• _What this task involves_:
Write the listing out again, exactly as it reads below.

• _Source material_:
• • •

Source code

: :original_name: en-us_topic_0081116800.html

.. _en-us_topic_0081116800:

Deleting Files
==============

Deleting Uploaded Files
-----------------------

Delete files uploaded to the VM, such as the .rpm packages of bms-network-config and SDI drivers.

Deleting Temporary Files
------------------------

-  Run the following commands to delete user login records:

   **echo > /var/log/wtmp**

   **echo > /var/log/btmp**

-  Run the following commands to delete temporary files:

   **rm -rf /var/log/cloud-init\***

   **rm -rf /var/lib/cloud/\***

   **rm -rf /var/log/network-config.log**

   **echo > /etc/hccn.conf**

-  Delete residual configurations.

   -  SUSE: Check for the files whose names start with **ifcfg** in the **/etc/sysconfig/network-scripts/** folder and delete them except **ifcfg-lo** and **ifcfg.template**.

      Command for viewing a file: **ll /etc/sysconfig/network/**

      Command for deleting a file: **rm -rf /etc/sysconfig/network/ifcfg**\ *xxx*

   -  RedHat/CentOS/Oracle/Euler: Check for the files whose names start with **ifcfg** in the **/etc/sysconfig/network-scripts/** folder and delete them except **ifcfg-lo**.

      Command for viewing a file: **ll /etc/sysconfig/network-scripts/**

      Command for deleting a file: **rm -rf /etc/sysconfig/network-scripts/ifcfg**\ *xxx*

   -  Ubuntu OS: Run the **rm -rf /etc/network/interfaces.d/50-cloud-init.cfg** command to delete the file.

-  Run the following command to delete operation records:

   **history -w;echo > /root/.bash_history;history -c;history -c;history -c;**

• • •

• _Task output_:
Source code

: :original_name: en-us_topic_0081116800.html

.. _en-us_topic_0081116800:

Deleting Files
==============

Deleting Uploaded Files
-----------------------

Delete files uploaded to the VM, such as the .rpm packages of bms-network-config and SDI drivers.

Deleting Temporary Files
------------------------

-  Run the following commands to delete user login records:

   **echo > /var/log/wtmp**

   **echo > /var/log/btmp**

-  Run the following commands to delete temporary files:

   **rm -rf /var/log/cloud-init\***

   **rm -rf /var/lib/cloud/\***

   **rm -rf /var/log/network-config.log**

   **echo > /etc/hccn.conf**

-  Delete residual configurations.

   -  SUSE: Check for the files whose names start with **ifcfg** in the **/etc/sysconfig/network-scripts/** folder and delete them except **ifcfg-lo** and **ifcfg.template**.

      Command for viewing a file: **ll /etc/sysconfig/network/**

      Command for deleting a file: **rm -rf /etc/sysconfig/network/ifcfg**\ *xxx*

   -  RedHat/CentOS/Oracle/Euler: Check for the files whose names start with **ifcfg** in the **/etc/sysconfig/network-scripts/** folder and delete them except **ifcfg-lo**.

      Command for viewing a file: **ll /etc/sysconfig/network-scripts/**

      Command for deleting a file: **rm -rf /etc/sysconfig/network-scripts/ifcfg**\ *xxx*

   -  Ubuntu OS: Run the **rm -rf /etc/network/interfaces.d/50-cloud-init.cfg** command to delete the file.

-  Run the following command to delete operation records:

   **history -w;echo > /root/.bash_history;history -c;history -c;history -c;**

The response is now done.